In what follows, we limit our discussion to two notable risk retention aspects of the regulation and this RTS – the guidelines around adverse selection and the considerations for the CLO market, in which retention obligations in Europe – as further clarified by the RTS – is diverging from practices in the US market.

Adverse selection is considered along with risk retention given the equivalent principles of alignment of interests. On this point, the Level 1 regulation (article 6(2)) states that any contravention can lead to sanctions, which seems a harsh penalty to us given what is still a grey area. Notwithstanding some helpful clarification (article 16) in the RTS, the concept of “significantly different performance” between securitised and balance sheet assets is still unclear, particularly in the context of low diversified (or lumpy) portfolios where “significant” performance deviations can simply stem from single obligor events rather than outright adverse selection. The RTS contains allowances for non-random asset selection, which we think would be useful in cases such as NPL securitisations or specific regulatory capital transactions, however any such (adverse) cherry-picking will come with the obligation of full disclosure to investors.

The RTS was silent on risk retention for CLO managers.
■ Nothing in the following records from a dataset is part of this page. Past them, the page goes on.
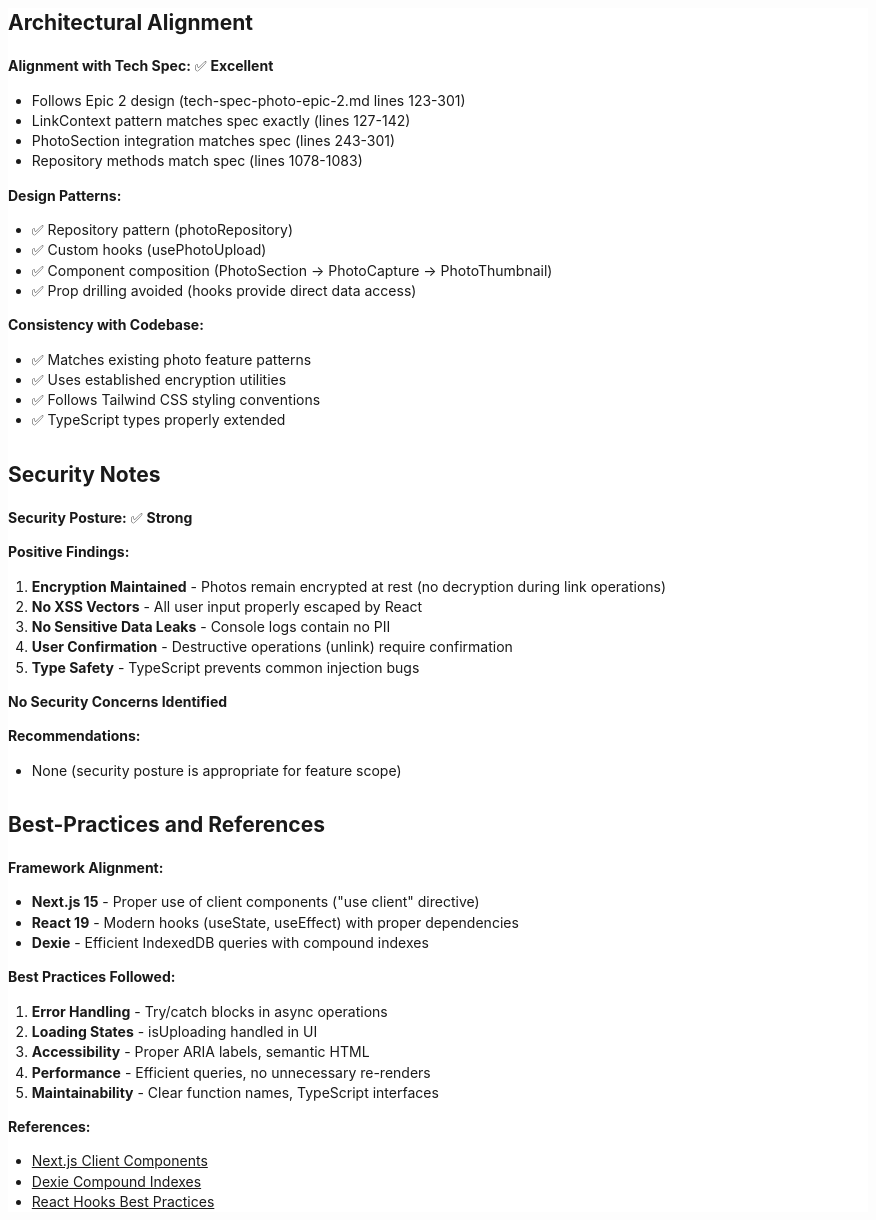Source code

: ## Architectural Alignment

**Alignment with Tech Spec:** ✅ **Excellent**
- Follows Epic 2 design (tech-spec-photo-epic-2.md lines 123-301)
- LinkContext pattern matches spec exactly (lines 127-142)
- PhotoSection integration matches spec (lines 243-301)
- Repository methods match spec (lines 1078-1083)

**Design Patterns:**
- ✅ Repository pattern (photoRepository)
- ✅ Custom hooks (usePhotoUpload)
- ✅ Component composition (PhotoSection → PhotoCapture → PhotoThumbnail)
- ✅ Prop drilling avoided (hooks provide direct data access)

**Consistency with Codebase:**
- ✅ Matches existing photo feature patterns
- ✅ Uses established encryption utilities
- ✅ Follows Tailwind CSS styling conventions
- ✅ TypeScript types properly extended

## Security Notes

**Security Posture:** ✅ **Strong**

**Positive Findings:**
1. **Encryption Maintained** - Photos remain encrypted at rest (no decryption during link operations)
2. **No XSS Vectors** - All user input properly escaped by React
3. **No Sensitive Data Leaks** - Console logs contain no PII
4. **User Confirmation** - Destructive operations (unlink) require confirmation
5. **Type Safety** - TypeScript prevents common injection bugs

**No Security Concerns Identified**

**Recommendations:**
- None (security posture is appropriate for feature scope)

## Best-Practices and References

**Framework Alignment:**
- **Next.js 15** - Proper use of client components ("use client" directive)
- **React 19** - Modern hooks (useState, useEffect) with proper dependencies
- **Dexie** - Efficient IndexedDB queries with compound indexes

**Best Practices Followed:**
1. **Error Handling** - Try/catch blocks in async operations
2. **Loading States** - isUploading handled in UI
3. **Accessibility** - Proper ARIA labels, semantic HTML
4. **Performance** - Efficient queries, no unnecessary re-renders
5. **Maintainability** - Clear function names, TypeScript interfaces

**References:**
- [Next.js Client Components](https://nextjs.org/docs/app/building-your-application/rendering/client-components)
- [Dexie Compound Indexes](https://dexie.org/docs/Compound-Index)
- [React Hooks Best Practices](https://react.dev/reference/react/hooks)
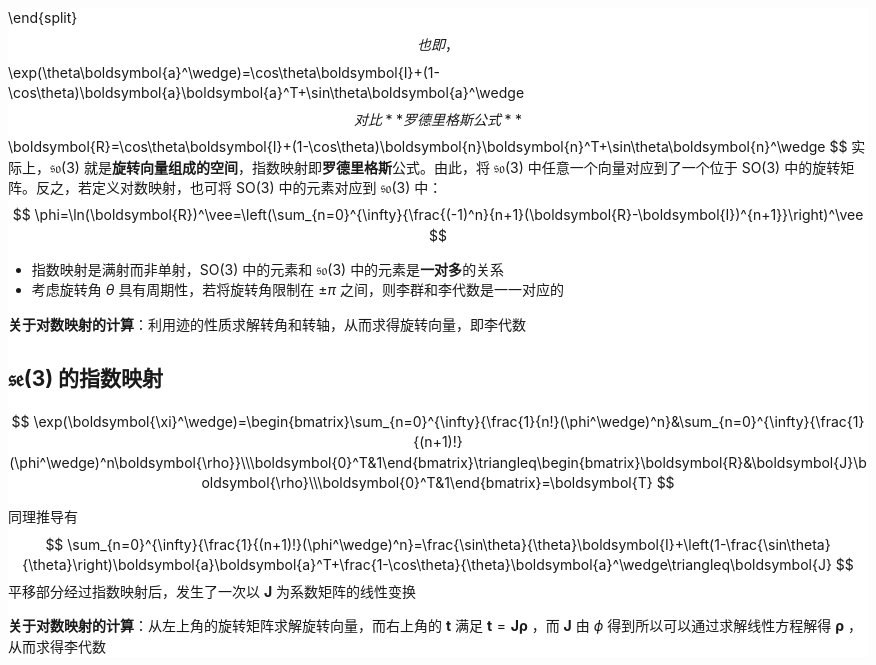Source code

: \end{split}
$$
也即，
$$
\exp(\theta\boldsymbol{a}^\wedge)=\cos\theta\boldsymbol{I}+(1-\cos\theta)\boldsymbol{a}\boldsymbol{a}^T+\sin\theta\boldsymbol{a}^\wedge
$$
对比**罗德里格斯公式**
$$
\boldsymbol{R}=\cos\theta\boldsymbol{I}+(1-\cos\theta)\boldsymbol{n}\boldsymbol{n}^T+\sin\theta\boldsymbol{n}^\wedge
$$
实际上，$\mathfrak{so}(3)$ 就是**旋转向量组成的空间**，指数映射即**罗德里格斯**公式。由此，将 $\mathfrak{so}(3)$ 中任意一个向量对应到了一个位于 $\mathrm{SO}(3)$ 中的旋转矩阵。反之，若定义对数映射，也可将 $\mathrm{SO}(3)$ 中的元素对应到 $\mathfrak{so}(3)$ 中：
$$
\phi=\ln(\boldsymbol{R})^\vee=\left(\sum_{n=0}^{\infty}{\frac{(-1)^n}{n+1}(\boldsymbol{R}-\boldsymbol{I})^{n+1}}\right)^\vee
$$

* 指数映射是满射而非单射，$\mathrm{SO}(3)$ 中的元素和 $\mathfrak{so}(3)$ 中的元素是**一对多**的关系
* 考虑旋转角 $\theta$ 具有周期性，若将旋转角限制在 $\pm\pi$ 之间，则李群和李代数是一一对应的

**关于对数映射的计算**：利用迹的性质求解转角和转轴，从而求得旋转向量，即李代数

## $\mathfrak{se}(3)$ 的指数映射

$$
\exp(\boldsymbol{\xi}^\wedge)=\begin{bmatrix}\sum_{n=0}^{\infty}{\frac{1}{n!}(\phi^\wedge)^n}&\sum_{n=0}^{\infty}{\frac{1}{(n+1)!}(\phi^\wedge)^n\boldsymbol{\rho}}\\\boldsymbol{0}^T&1\end{bmatrix}\triangleq\begin{bmatrix}\boldsymbol{R}&\boldsymbol{J}\boldsymbol{\rho}\\\boldsymbol{0}^T&1\end{bmatrix}=\boldsymbol{T}
$$

同理推导有
$$
\sum_{n=0}^{\infty}{\frac{1}{(n+1)!}(\phi^\wedge)^n}=\frac{\sin\theta}{\theta}\boldsymbol{I}+\left(1-\frac{\sin\theta}{\theta}\right)\boldsymbol{a}\boldsymbol{a}^T+\frac{1-\cos\theta}{\theta}\boldsymbol{a}^\wedge\triangleq\boldsymbol{J}
$$
平移部分经过指数映射后，发生了一次以 $\boldsymbol{J}$ 为系数矩阵的线性变换

**关于对数映射的计算**：从左上角的旋转矩阵求解旋转向量，而右上角的 $\boldsymbol{t}$ 满足 $\boldsymbol{t}=\boldsymbol{J}\boldsymbol{\rho}$ ，而 $\boldsymbol{J}$ 由 $\phi$ 得到所以可以通过求解线性方程解得 $\boldsymbol{\rho}$ ，从而求得李代数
Managed leveraged loan CLOs remain subject to maintaining a material net economic interest of at least 5%, irrespective of the fact that assets are mostly sourced on an arms-length basis from the open market. In itself, this lack of any comment comes as no surprise, however it coincided with a court ruling in the US, in a case brought by the LSTA, which exempts US CLO managers from risk retention requirements. This divergence in regulations is especially noteworthy in the case of CLOs, a sector which has stood out as being global in terms of market technicals as well as structural norms. We think the motivation for US managers to issue dual-compliant CLOs, structured to comply with both US and European risk retention rules, will be significantly tested following the court ruling, particularly considering that there is little evidence, if any, that tapping the European investor base yields much by way of cost benefits via tighter clearing spreads. (We suspect the benefit of deeper liquidity that comes with a global investor base will likely be overlooked). CLO manager economics will surely dominate considerations in this respect, and as such we expect the US CLO market to become more domestically focussed, much like other retention-free asset securitisations (qualifying resi or commercial mortgages, for example). At this stage it is inconceivable to us that European regulators will consider any equally liberal retention regime for European CLO managers in the foreseeable future, and so this divergence in regulations will ultimately impact cross-border CLO market liquidity, in our opinion.

What the RTS says on Homogeneity

The RTS, and subsequent EBA hearing, also covered the issue of asset homogeneity, one of the qualifying requirements for the STS label. In similar vein to a number of other regulatory initiatives, while the suggested RTS is fundamentally sensible and supported by a coherent EBA framework, the definition of homogeneity in itself has been left somewhat wanting. The determination of homogeneity is at any rate far from simple (to be fair, this is more due to Level 1 regulation issues rather than the EBA initiatives), with the requirements for “similar underwriting standards” and “uniform servicing practices” as elements of homogeneity tests further complicating the interpretation in this respect. Further practical clarity would of course be useful, however we doubt that there will be much more by way of definitions provided in the near term.